#### Data records ####

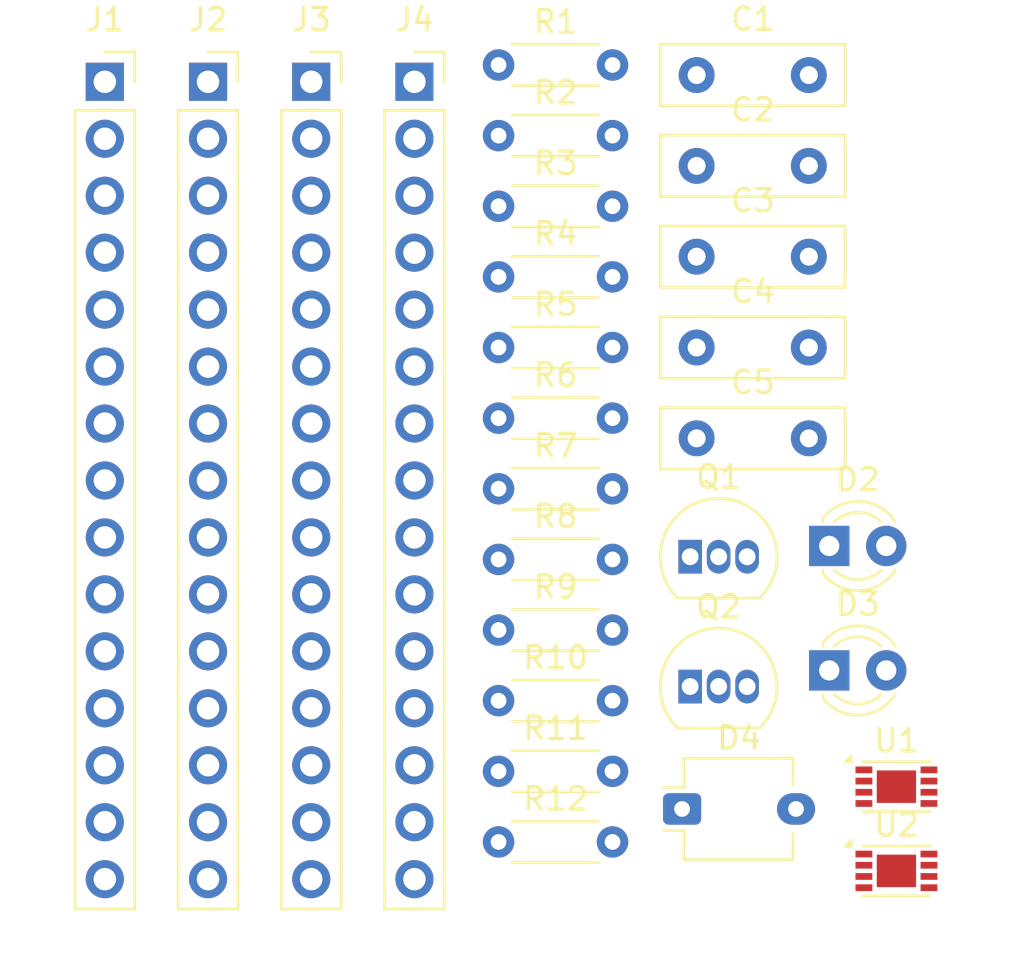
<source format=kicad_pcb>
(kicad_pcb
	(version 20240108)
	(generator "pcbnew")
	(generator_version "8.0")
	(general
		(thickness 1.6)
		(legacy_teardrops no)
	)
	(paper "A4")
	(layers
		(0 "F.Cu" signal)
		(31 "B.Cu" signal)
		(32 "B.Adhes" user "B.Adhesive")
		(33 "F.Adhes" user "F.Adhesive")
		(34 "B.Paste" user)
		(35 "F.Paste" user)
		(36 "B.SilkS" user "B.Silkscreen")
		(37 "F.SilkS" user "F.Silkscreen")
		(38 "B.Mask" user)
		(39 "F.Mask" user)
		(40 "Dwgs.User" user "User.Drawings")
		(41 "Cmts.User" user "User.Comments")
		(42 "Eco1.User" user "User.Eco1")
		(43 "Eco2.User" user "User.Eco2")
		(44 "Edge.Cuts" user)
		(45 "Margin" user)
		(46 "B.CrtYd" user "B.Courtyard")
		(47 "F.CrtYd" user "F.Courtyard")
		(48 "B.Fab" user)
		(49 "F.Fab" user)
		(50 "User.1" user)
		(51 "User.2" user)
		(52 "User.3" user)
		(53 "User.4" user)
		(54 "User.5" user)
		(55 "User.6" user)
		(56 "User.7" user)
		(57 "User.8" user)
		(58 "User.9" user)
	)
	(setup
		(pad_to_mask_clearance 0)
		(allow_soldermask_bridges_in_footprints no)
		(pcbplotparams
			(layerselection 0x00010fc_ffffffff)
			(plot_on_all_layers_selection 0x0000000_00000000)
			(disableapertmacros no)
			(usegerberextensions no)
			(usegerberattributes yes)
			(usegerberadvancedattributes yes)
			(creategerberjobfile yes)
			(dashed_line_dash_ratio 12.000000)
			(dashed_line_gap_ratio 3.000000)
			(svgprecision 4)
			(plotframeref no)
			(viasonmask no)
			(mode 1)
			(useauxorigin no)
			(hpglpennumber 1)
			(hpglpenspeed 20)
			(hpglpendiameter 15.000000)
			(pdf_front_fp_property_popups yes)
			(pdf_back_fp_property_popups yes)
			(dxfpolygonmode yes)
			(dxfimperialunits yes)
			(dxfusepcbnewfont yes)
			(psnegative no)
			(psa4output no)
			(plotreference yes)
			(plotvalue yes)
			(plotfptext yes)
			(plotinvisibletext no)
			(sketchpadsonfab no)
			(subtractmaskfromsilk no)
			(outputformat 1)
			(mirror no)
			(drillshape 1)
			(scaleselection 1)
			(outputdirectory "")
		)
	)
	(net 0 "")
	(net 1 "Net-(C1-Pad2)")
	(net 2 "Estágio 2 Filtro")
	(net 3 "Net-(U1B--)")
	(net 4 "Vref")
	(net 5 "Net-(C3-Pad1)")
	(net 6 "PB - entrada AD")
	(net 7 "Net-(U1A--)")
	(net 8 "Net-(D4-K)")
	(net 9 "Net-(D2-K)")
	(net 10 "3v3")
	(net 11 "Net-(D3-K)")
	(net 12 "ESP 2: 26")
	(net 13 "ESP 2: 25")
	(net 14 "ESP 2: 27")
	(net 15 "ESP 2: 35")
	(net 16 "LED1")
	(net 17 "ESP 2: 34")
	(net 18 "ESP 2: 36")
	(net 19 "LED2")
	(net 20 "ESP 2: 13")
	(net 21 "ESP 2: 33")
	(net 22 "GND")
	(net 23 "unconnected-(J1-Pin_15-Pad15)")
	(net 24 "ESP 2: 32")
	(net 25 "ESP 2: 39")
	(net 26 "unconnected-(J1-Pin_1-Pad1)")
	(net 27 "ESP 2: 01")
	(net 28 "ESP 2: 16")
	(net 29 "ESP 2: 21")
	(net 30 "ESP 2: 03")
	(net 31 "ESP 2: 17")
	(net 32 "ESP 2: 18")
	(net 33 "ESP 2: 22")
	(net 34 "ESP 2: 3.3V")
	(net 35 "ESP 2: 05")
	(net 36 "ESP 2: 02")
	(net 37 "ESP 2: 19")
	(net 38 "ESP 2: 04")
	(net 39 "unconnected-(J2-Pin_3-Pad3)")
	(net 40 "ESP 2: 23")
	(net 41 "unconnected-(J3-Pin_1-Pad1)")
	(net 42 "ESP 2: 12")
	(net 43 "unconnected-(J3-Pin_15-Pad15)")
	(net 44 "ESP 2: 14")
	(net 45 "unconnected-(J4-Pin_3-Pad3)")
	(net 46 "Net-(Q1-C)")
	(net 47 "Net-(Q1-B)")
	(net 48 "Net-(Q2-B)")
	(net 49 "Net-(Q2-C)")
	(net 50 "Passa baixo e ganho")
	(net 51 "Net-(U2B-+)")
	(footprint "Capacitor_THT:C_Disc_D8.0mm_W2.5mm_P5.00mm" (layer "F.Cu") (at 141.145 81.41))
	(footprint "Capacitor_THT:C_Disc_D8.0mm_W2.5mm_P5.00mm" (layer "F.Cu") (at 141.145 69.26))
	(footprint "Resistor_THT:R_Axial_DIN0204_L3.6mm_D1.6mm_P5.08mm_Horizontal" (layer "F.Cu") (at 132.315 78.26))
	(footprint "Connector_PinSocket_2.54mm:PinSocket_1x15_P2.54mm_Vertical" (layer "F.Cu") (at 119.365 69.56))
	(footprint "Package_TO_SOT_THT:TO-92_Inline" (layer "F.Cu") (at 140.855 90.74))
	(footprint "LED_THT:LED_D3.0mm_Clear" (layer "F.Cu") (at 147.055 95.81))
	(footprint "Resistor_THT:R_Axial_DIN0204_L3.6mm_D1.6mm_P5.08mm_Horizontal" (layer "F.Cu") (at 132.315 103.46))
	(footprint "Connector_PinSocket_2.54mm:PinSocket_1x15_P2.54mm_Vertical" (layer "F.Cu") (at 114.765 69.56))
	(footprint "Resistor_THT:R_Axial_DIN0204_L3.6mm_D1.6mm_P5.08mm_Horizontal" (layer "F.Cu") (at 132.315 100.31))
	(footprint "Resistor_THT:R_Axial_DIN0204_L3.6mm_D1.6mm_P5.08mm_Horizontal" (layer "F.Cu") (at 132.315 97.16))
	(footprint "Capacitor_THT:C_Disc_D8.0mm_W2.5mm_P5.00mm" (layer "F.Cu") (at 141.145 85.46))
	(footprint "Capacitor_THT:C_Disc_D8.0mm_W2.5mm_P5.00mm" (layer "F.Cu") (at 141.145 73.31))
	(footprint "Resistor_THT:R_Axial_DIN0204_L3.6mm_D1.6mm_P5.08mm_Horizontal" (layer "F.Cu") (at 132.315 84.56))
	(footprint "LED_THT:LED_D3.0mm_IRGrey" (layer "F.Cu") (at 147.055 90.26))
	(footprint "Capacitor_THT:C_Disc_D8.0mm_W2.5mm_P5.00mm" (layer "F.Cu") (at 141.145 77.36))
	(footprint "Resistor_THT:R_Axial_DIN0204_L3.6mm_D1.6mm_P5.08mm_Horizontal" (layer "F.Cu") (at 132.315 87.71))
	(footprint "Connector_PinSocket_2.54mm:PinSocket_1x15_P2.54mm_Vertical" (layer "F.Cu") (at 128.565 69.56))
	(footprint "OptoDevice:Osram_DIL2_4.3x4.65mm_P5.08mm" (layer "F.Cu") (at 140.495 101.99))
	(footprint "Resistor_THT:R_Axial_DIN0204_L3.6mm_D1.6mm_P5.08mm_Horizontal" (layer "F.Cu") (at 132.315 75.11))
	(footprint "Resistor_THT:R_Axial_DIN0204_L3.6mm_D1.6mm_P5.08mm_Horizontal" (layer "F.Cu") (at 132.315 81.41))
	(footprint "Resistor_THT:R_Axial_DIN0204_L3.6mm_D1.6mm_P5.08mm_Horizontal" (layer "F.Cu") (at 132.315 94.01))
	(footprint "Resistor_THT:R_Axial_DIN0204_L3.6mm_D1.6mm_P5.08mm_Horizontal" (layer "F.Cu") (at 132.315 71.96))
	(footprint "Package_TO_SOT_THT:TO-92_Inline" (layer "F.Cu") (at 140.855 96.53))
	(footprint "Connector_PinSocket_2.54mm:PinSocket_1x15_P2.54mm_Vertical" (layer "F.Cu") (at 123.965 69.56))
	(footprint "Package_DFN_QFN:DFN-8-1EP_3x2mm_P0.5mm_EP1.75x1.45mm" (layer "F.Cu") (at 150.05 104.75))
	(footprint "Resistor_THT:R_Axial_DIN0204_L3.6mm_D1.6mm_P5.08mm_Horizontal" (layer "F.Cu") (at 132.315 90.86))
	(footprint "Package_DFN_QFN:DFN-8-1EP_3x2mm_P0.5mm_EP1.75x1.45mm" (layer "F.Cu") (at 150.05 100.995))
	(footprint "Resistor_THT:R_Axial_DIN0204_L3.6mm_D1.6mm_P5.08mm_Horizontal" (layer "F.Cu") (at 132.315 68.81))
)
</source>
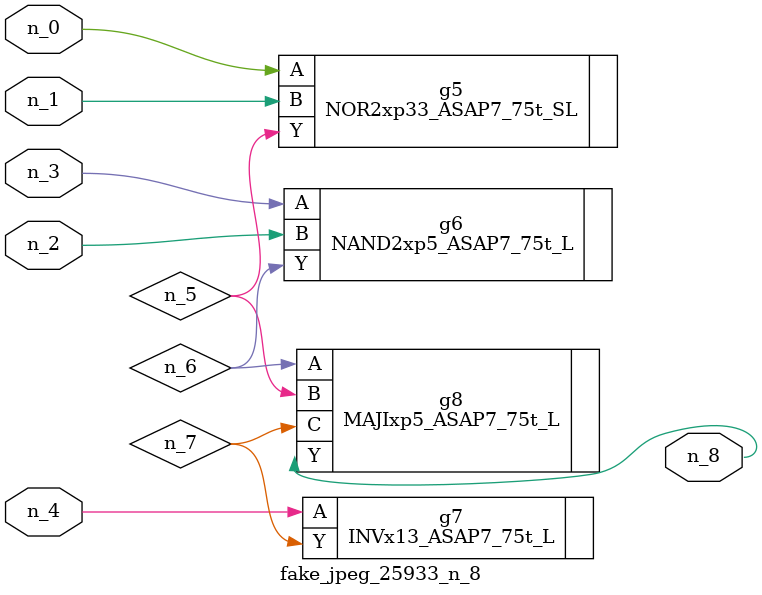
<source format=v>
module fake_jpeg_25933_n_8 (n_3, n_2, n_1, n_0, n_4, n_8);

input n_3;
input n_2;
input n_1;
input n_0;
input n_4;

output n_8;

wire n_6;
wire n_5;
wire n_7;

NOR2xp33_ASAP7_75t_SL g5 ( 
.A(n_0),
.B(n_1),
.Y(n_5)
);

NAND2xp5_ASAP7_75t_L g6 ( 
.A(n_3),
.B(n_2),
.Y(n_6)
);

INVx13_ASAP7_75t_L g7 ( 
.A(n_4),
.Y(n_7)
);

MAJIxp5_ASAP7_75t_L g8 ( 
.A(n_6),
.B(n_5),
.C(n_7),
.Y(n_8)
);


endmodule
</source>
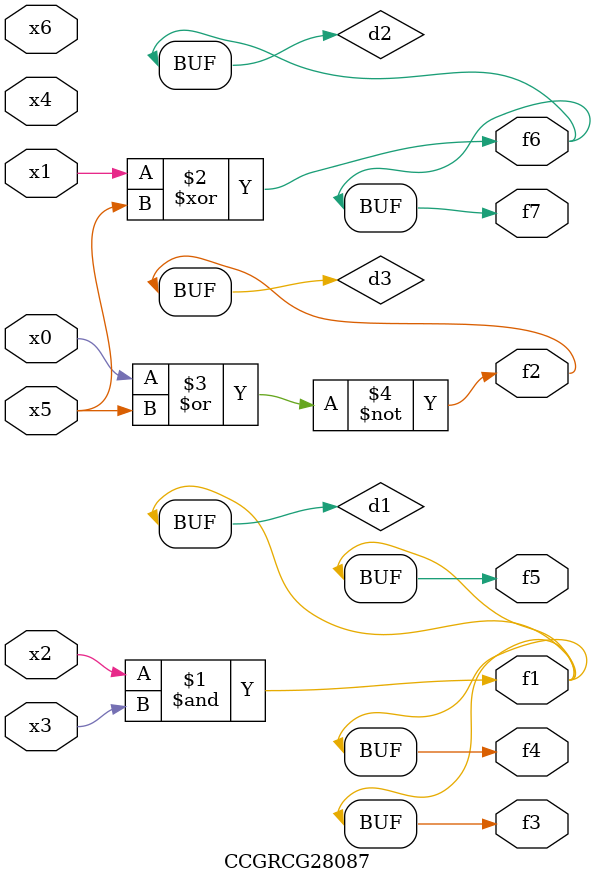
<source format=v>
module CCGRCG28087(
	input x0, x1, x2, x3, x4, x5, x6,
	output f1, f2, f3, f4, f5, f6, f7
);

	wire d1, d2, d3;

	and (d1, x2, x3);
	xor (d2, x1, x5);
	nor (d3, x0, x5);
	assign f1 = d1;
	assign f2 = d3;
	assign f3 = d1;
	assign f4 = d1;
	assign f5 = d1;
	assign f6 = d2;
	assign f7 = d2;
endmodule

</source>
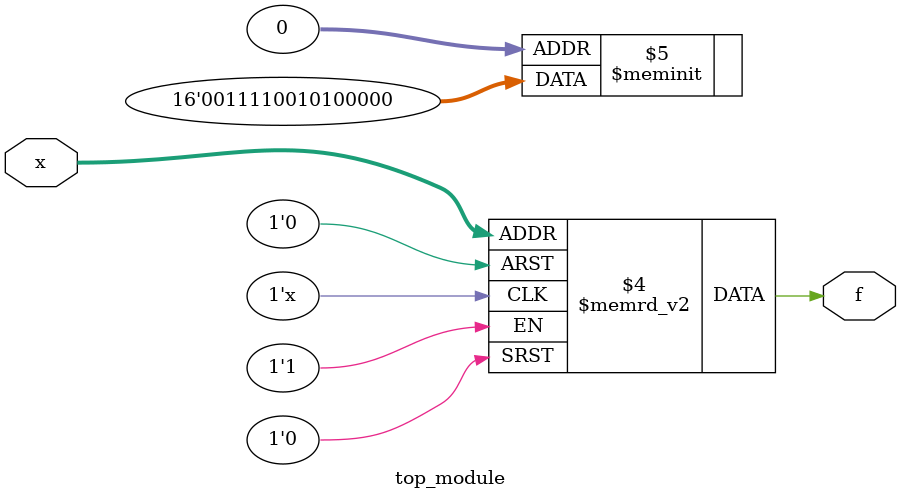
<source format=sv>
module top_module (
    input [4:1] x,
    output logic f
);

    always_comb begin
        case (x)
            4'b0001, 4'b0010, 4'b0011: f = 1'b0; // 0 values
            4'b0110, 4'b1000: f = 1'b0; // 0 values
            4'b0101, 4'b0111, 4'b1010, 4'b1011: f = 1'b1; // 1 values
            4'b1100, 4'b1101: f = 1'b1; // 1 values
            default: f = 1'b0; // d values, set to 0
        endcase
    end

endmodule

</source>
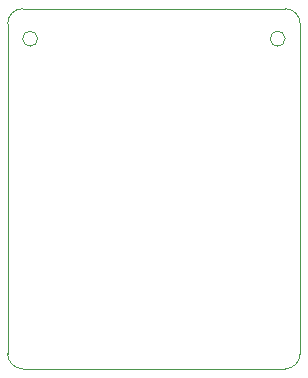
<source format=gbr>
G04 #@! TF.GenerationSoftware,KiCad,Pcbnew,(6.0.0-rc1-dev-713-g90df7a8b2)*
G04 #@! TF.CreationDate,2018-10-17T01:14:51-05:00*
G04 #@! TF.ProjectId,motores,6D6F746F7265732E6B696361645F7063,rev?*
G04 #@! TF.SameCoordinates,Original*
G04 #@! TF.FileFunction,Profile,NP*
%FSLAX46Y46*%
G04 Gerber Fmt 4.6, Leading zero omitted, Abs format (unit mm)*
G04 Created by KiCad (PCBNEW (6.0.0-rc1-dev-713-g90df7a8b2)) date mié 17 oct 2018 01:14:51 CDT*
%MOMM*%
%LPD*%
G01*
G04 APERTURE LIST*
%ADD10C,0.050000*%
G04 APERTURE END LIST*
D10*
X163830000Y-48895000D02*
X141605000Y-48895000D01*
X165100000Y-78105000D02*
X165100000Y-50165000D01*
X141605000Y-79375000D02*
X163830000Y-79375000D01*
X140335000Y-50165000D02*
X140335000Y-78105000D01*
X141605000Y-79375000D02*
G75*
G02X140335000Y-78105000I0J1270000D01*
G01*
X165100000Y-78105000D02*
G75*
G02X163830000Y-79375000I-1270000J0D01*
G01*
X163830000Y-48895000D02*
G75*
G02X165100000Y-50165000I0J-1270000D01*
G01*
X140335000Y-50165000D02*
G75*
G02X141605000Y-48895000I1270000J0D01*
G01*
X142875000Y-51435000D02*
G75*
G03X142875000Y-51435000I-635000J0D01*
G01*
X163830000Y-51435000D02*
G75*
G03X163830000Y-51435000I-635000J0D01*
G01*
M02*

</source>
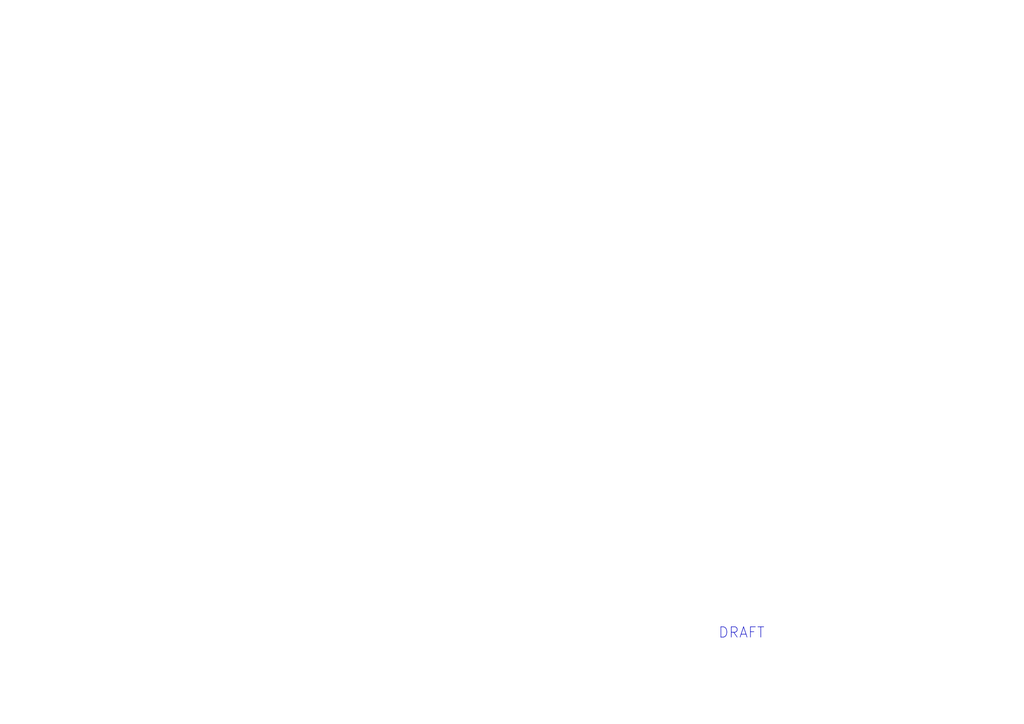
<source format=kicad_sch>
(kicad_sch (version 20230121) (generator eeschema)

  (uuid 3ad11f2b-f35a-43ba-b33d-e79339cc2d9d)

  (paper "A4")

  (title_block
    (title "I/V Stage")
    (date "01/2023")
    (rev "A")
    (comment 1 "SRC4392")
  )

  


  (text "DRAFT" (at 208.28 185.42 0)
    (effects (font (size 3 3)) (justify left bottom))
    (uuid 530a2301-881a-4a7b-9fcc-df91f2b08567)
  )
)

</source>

####

What needs to be done
If a line in the material above contains "uuid", show that line.

Exercise response
  (uuid 3ad11f2b-f35a-43ba-b33d-e79339cc2d9d)
    (uuid 530a2301-881a-4a7b-9fcc-df91f2b08567)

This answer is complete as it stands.